===== Фрагмент
Жизнь в катастрофе. Будни населения Урала в 1917-1922 гг. — страница 148 из 183

[1904]

Данные о партийном стаже исключенных свидетельствуют, что среди них преобладали лица, вступившие в РКП(б) совсем недавно — в конце 1919-1921 гг. Среди убывших из партийных организаций Челябинской губернии их удельный вес достигал 4/5, в Пермской — 2/3.[1905] Удивляться этому не приходится. Уже в 1920 г., по данным партийной статистики, большевики с дореволюционным стажем составляли ничтожное меньшинство (табл. 46).


Таблица 45. Состав исключенных из Вятской губернской организации РКП(б) в ходе переписи 1921 г.[1906]



Таблица 46. Партийный стаж коммунистов Урала в 1920 г. (%).[1907]



Таблица 47. Удельный вес вступивших в партию в Оренбургской губернской организации РКП(б) на 1922 г. (%).[1908]



Цифровые сведения о партийном стаже уральских коммунистов отражают, если можно так выразиться, динамику приспособленчества. До конца 1918 г. интенсивность вступления в партию на Урале соответствовала среднероссийскому показателю. В период господства в большей части региона антибольшевистских режимов приток в ее ряды резко снизился. Зато в последние месяцы 1919 г., сразу после закрепления на Урале «красных», прием в партию пошел полным ходом, значительно превышая средние показатели. Любопытно, что это не наблюдалось в Вятской губернии, где власть в губернском центре не менялась и, следовательно, государственные структуры были более или менее укомплектованы. Напротив, в екатеринбургской и челябинской губернских партийных организациях, где удельный вес вступивших в партию в январе-августе 1919 г. был минимален, пополнение последних четырех месяцев года превышало половину. Именно в это время проводились партийные недели массового приема в РКП(б), которыми только в Вятской, Екатеринбургской, Пермской и Уфимской губерниях воспользовались более 40 тыс. человек.[1909] Совпадение времени активного вступления в партию коммунистов и интенсивного строительства советского государственного аппарата прослеживается и по материалам Оренбуржья, где пик притока в РКП(б) представителей всех социальных групп, кроме крестьянства, пришелся на 1919 г., запоздав в сельской местности на год (табл. 47).

О характерном несовпадении периодов активности вступления в партию представителей отдельных социальных групп свидетельствует поступательное сокращение удельного веса рабочих среди партийного пополнения при стабильном росте доли коммунистов-крестьян. Половину всех членов РКП(б) в Оренбуржье в 1920-1922 гг. поставляла сельская среда. Между тем, именно эти годы были наиболее тяжелые для деревни: за разгулом реквизиционной политики последовал разорительный продналог. Наибольшая интенсивность притока селян в партию именно в это время также дает основание предполагать, что вступление в РКП(б) в значительной степени использовалось как инструмент выживания в чрезвычайных условиях.
==========
▸ Задания:
1. Выпишите каждую строку, в которой встречается слово «data», с учетом регистра букв.
2. Напишите продолжение фрагмента о вступлении в РКП(б) на Урале, начиная сразу после его последнего предложения.
Фрагмент и строки никак не связаны друг с другом.
===== Исходные строки
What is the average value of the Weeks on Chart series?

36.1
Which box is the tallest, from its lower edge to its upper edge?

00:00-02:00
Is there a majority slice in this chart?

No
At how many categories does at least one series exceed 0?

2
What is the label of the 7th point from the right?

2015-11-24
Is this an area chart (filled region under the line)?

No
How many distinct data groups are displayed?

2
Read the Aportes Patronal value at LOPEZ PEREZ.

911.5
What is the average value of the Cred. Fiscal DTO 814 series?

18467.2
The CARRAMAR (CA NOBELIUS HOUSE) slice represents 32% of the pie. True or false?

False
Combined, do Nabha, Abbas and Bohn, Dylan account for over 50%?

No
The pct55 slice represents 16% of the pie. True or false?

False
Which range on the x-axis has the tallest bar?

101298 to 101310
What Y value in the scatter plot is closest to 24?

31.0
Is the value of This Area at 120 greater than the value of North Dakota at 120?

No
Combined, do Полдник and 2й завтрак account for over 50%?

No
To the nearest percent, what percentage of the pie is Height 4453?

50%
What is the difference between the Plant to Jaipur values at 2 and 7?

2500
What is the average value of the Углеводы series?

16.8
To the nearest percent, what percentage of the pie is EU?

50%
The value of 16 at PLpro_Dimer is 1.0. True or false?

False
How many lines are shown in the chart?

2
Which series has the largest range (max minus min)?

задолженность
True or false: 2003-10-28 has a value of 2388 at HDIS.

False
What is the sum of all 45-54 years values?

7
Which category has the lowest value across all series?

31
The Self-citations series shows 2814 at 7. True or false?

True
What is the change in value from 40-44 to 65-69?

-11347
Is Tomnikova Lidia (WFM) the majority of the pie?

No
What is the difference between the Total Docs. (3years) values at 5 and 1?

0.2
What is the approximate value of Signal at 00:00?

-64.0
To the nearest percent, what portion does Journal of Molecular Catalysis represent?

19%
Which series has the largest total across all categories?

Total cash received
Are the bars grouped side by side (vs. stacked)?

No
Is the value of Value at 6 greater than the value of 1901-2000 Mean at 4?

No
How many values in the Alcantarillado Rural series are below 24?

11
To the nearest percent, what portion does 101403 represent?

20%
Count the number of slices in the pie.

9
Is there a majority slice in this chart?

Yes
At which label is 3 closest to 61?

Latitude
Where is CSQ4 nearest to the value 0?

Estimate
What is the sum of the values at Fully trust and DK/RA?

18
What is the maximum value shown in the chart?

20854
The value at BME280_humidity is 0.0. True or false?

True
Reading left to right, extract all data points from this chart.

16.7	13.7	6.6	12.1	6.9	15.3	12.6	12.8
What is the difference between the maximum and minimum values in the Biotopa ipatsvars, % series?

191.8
==========
▸ Ответы по заданиям:
1.
How many distinct data groups are displayed?
Reading left to right, extract all data points from this chart.

2.
Многое говорит о том, что партийная перепись конца 1921 г., проведенная ради очищения организации от случайных и своекорыстных членов, отнюдь не достигла и не могла достигнуть своей цели. Направленная против карьеристов в партии, она в значительной степени проводилась их руками. Видимо, «чистыми» удалось выйти из этой кампании очень многим. Жалобы на порочащие коммунистов действия не прекращались и после чистки. Из сводки ГПУ о положении на Челябинских угольных копях за октябрь 1922 г. явствует, что работники райкома присвоили общественную пшеницу, «пропили» 700 млн. р. из партийного фонда, а один из них, Н. Чернышев во время спектакля в народном доме, будучи сильно пьяным, вытащил наган и кричал: «Перестреляю всех, гадов, которые стоят нам на дороге...».[1910]

Сохранение тенденции к эксплуатации партийного членства в корыстных целях признавалось и местным партийным руководством. Так, в отчете Троицкого уездного комитета РКП(б) за первую половину 1922 г. особое внимание уделялось влиянию НЭПа на партийную среду. В нем подчеркивалась засоренность партийной организации:

«...мещанские элементы..., которые не обладали слишком большой смелостью и самостоятельностью и не вышли из партии после объявления НЭП, остались членами РКП(б) и под покрывалом нашего авторитета обделывают свои маленькие делишки как члены партии.

Эти элементы в большинстве случаев считают себя высококвалифицированными хозяйственниками и стараются пристроиться в хозяйственных и кооперативных органах».[1911]

Немногим улучшился после проведения чистки партийный учет и, следовательно, дисциплина членов партии. В январе 1922 г. на губернской конференции РКП(б) в Челябинске прозвучало такое признание:

«Особенно плохо обстоит у нас дело с учетом членов РКП(б). Даже сейчас, после чистки, мы не в состоянии точно сказать, сколько членов партии у нас осталось».[1912]

Партийная чистка 1921 г. не могла исправить ситуации, сложившейся в большевистской партии в первые годы после превращения ее в партию власти. В ее составе продолжали преобладать малограмотные и некомпетентные искатели должностей, материального благополучия, вступившие в партию в период комплектации ею новых государственных служб. В условиях дефицита профессиональных управленцев членство в партии оставалось ключевым средством приспособления к советскому режиму.


Производство ради выживания.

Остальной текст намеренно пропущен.